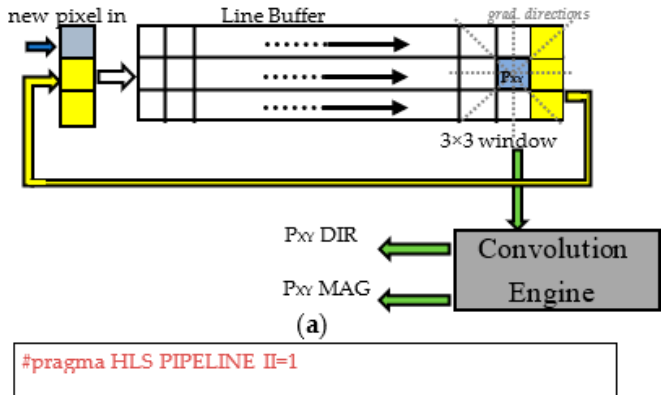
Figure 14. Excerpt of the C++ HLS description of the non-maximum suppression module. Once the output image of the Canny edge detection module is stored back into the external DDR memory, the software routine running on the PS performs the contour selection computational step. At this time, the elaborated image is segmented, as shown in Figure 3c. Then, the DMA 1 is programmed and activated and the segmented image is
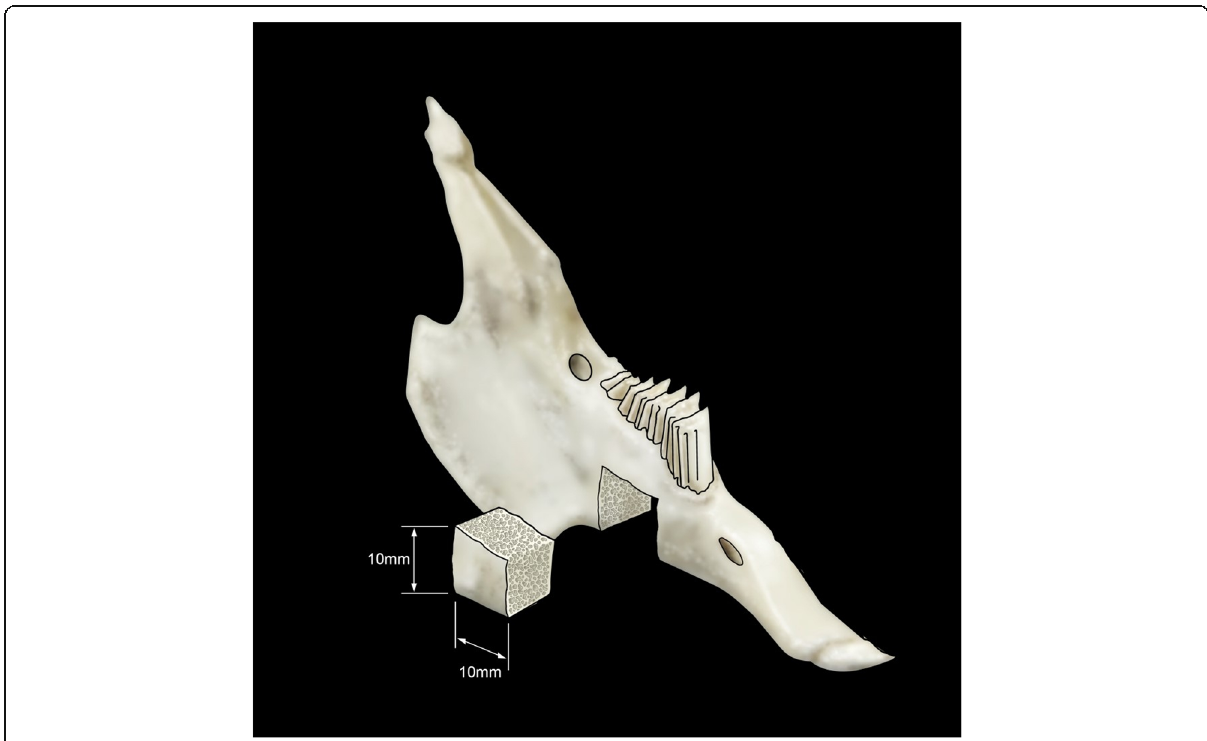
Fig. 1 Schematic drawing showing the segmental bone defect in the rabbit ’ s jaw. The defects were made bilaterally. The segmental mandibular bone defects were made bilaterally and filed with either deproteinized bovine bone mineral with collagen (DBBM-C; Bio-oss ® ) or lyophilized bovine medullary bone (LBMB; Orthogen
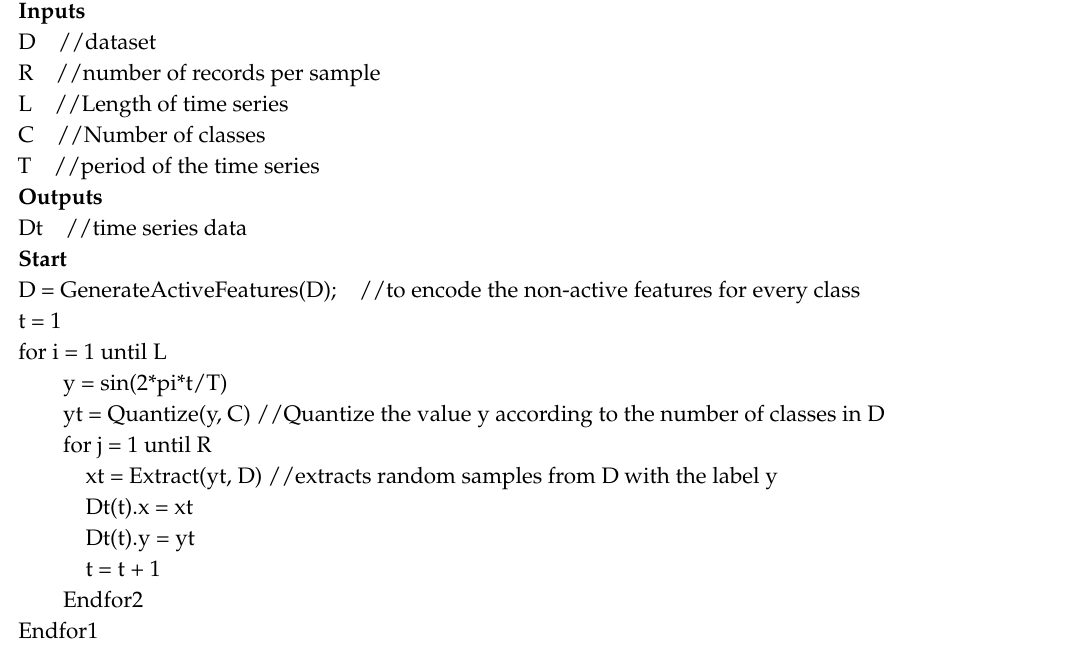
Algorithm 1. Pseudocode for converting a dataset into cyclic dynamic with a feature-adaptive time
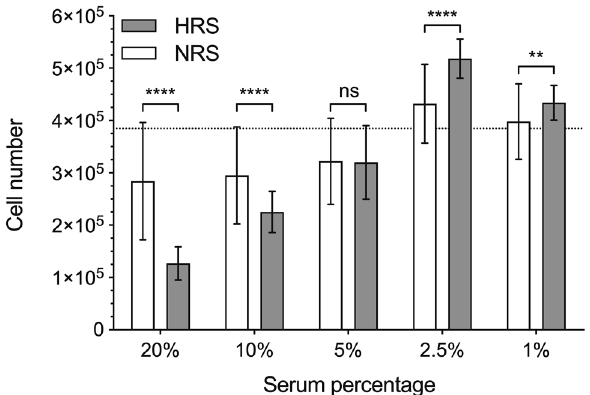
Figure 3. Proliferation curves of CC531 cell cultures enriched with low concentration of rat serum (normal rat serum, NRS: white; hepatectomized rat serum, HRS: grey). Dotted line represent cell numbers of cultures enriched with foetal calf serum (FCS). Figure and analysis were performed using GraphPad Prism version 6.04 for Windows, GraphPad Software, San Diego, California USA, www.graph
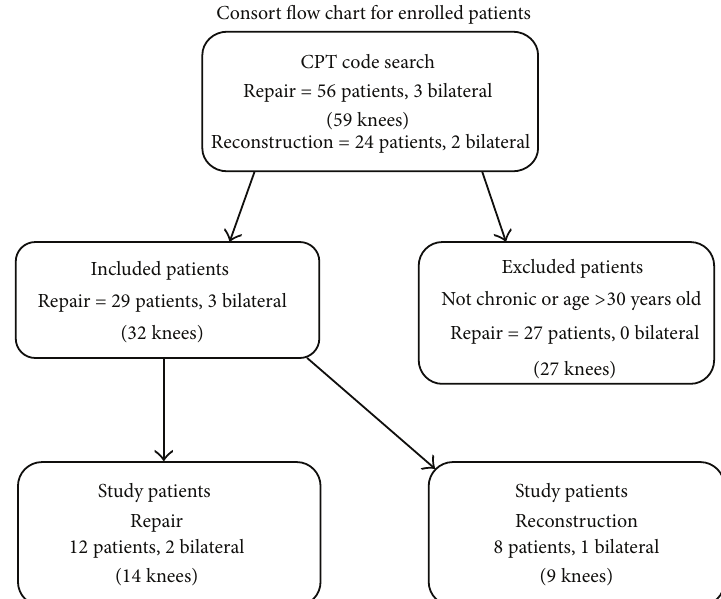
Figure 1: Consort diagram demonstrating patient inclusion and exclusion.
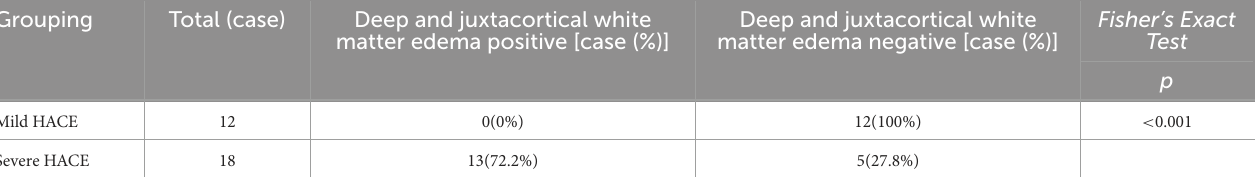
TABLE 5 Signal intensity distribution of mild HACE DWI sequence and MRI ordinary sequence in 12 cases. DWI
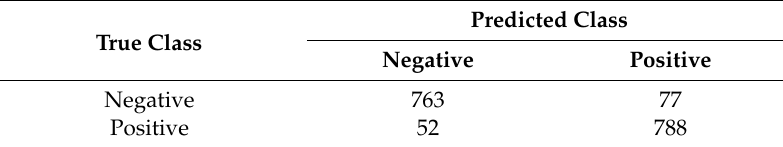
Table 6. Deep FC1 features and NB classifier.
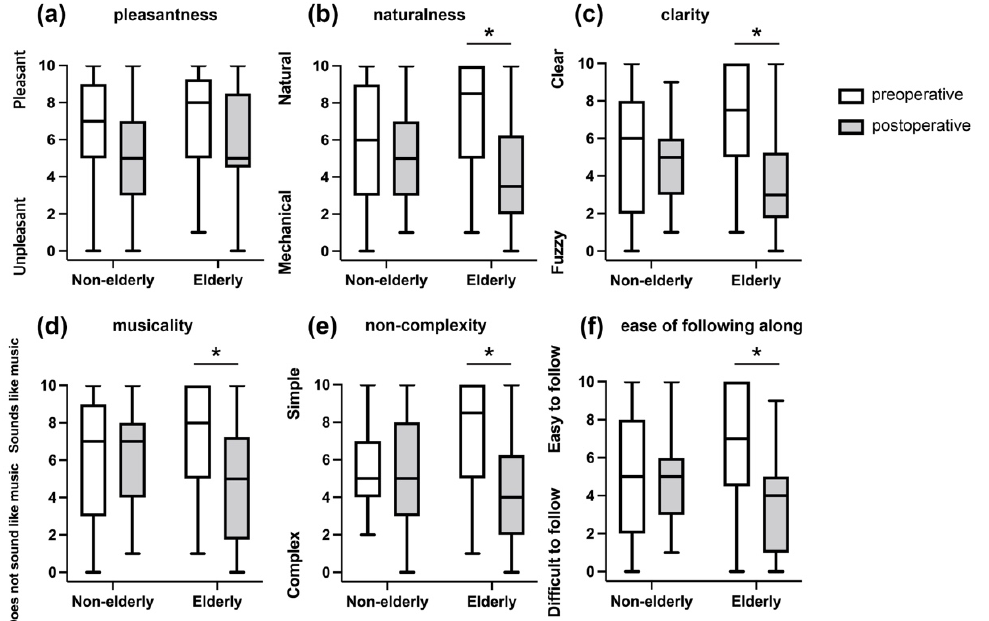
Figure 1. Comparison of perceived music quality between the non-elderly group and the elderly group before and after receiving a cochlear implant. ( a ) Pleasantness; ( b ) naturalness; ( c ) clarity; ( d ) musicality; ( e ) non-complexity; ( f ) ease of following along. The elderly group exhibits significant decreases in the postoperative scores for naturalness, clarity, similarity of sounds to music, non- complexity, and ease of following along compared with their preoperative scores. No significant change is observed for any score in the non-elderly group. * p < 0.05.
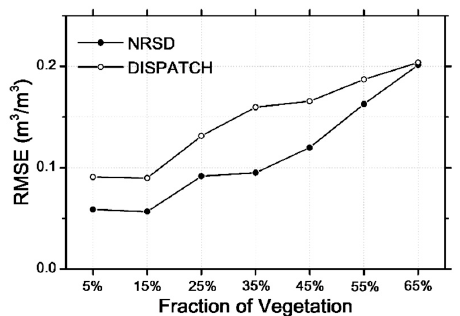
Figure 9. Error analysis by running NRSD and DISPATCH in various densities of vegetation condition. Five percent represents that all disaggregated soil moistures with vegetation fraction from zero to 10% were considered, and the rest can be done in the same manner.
= = = = =
How many lines in the listing contain "into"? Answer with the number alone.

2